Could you set down exactly the lines of the data below, starting at the one that holds "delete | globe" and ending at the one that holds "delete | clock", both included, and only those?

** Raw data **
################

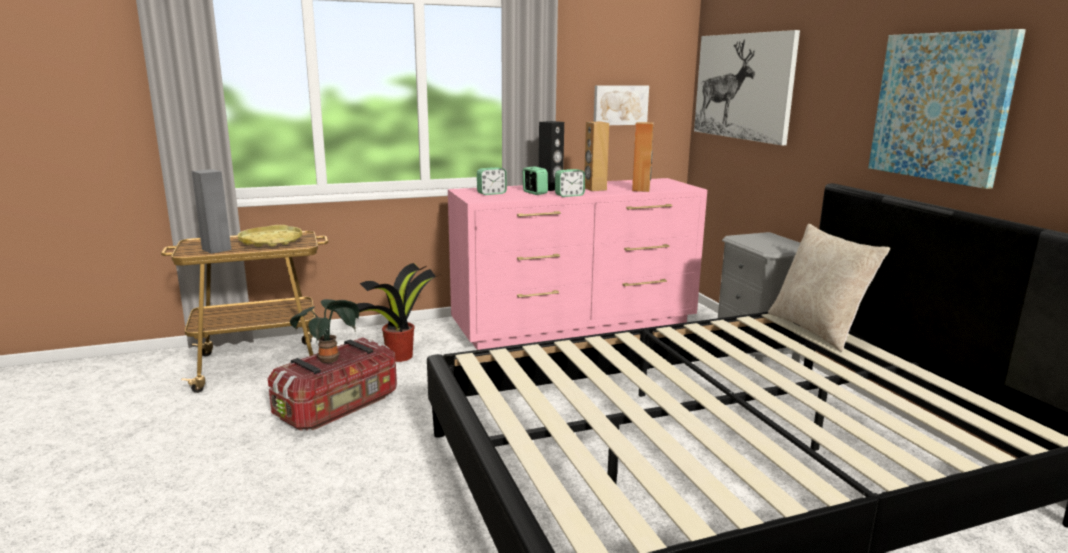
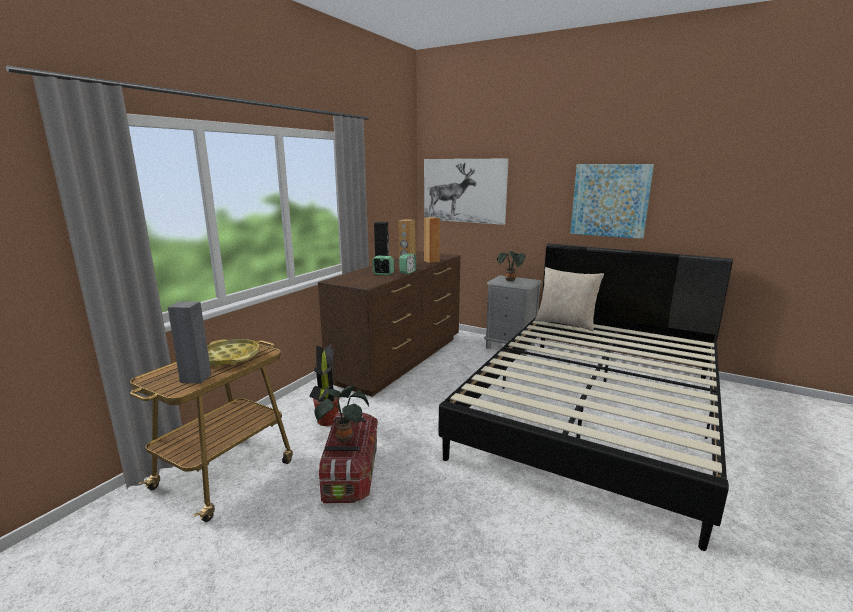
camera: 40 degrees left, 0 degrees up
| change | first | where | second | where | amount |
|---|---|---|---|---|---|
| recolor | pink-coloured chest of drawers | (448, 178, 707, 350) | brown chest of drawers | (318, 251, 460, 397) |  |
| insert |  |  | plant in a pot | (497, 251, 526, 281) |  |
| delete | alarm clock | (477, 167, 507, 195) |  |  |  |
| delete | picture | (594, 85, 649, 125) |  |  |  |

################

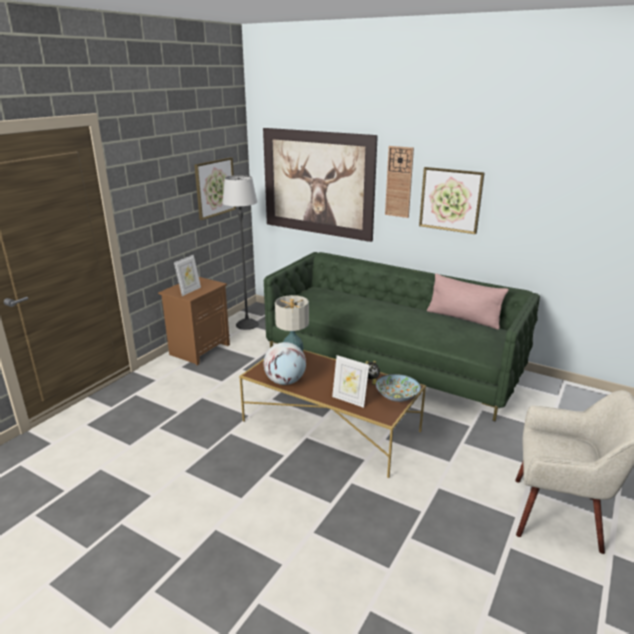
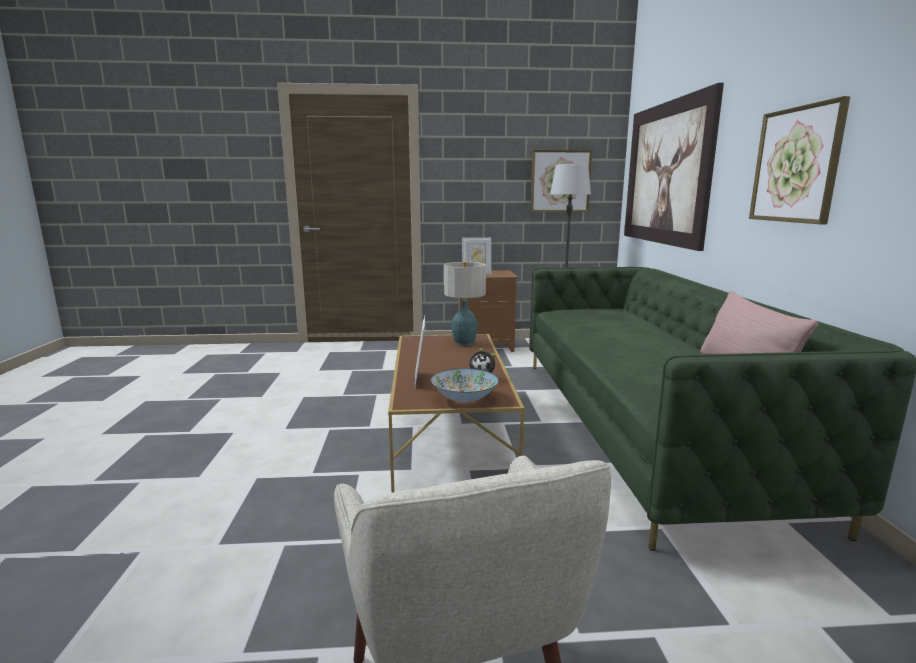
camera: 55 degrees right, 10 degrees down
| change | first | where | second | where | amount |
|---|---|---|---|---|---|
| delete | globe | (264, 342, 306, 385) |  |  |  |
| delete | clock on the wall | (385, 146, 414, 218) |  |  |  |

################

** Written response **
| delete | globe | (264, 342, 306, 385) |  |  |  |
| delete | clock on the wall | (385, 146, 414, 218) |  |  |  |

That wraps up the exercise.